Greenbury Logan was a blacksmith and a good one. Blacksmiths were in short supply on the Texas frontier, and every community needed at least one. Stephen F. Austin recognized the need and enlisted Greenbury as one of his colonists in 1831. Greenbury was also a fighter and a good leader. That made him three time valuable. his craft helped to build the farms and ranches of the Gulf Coast, and, when called on, he provided both arms and leadership in protecting them. Although he had intended, like many others, to make his fortune in Texas and return to the United States, he came to love both the land and the people. While the representatives of the colonies debated independence, he put down his hammers and tongs, took up his rifle, and headed for the fight at Gonzales.
On the road from Gonzales to the siege of San Antonio, there were those who wouldn't go until Greenbury agreed to lead them. On October 28 1835, he fought beside James Bowie at the Battle of Concepcion. During the battle that defeated Mexican General Cos at San Antonio on December 5th, he was in the lead and was the third man to fall, his right arm shattered beyond repair. Greenbury Logan was 38 years old and a blacksmith who could no longer handle hammer and tongs when he was discharged from the army.
San Jacinto brought Texas independence and freedom, but, under the leadership of Vice-President Mirabeau Lamar, the Congress passed a law that Greenbury Logan could not live here. You see, Greenbury was a free African-American, at that time called "a free man of color," and Lamar felt that there was no place in Texas for a free black man. Without a special act of the Congress passed in their names, no African-Americans could live in Texas unless they were slaves. This is ironic since, before the coming of the Anglo settlers, the Spanish census, of 1792 recorded that of the 1,600 non-Indian residents of the area, 449 were of African descent, not Mexican or Spanish. But then, that's the sort of fellow Lamar was.

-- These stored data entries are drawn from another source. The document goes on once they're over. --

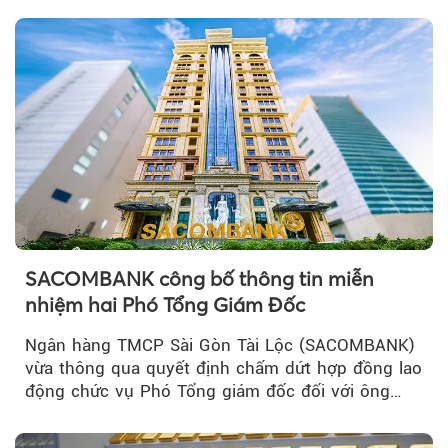
SACOMBANK công bố thông tin miễn
nhiệm hai Phó Tổng Giám Đốc
Ngân hàng TMCP Sài Gòn Tài Lộc (SACOMBANK)
vừa thông qua quyết định chấm dứt hợp đồng lao
động chức vụ Phó Tổng giám đốc đối với ông
Nguyễn Minh Tâm...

In 1837, twenty-three prominent Texans, including Henry Austin, signed a petition requesting that Greenbury Logan be allowed to stay in Texas as a free citizen. The petition was granted, but, as a disabled craftsman, he could no longer make a living at his trade and, as a black man, free or not, he was denied civil rights. True, because he was a veteran, the government did add to the one-quarter league of land he had by right of early citizenship, but no sooner was the land granted, than the problems of paying taxes arose. Document 2582 of the Sixth Congress contained his request. In part, it reads:
"...every privilege dear to a freeman is taken away-no change to collect a debt with out a witness, no vote or say in any way, yet liable for taxes. It is out of my power to either settle on my lands or sell them or to labour for money to pay expenses on them. If my debts was payd I would be willing to leave the land though my blood has nearly all been shed for its rights. I know I have friends. The Congress would not refuse to exempt my lands from tax or otherwise restoure what it has taken from me in the constitution.
yours with respect,
There is more to the story, but we don't know it all. We know that Greenbury and his wife operated a little hotel down in Brazoria and that he received title to some lands in Callahan and Brown counties because of his service, but we know little or nothing about his life. Although many similar petitions were passed for tax abatement for Anglo-Americans who had fallen on hard times, Greenbury Logan's request never reached the floor for debate in Lamar's Congress. We know he served with honor, suffered though hard times, and died in 1881.
Like I said, there should, at the very least, be a Greenbury Logan Street.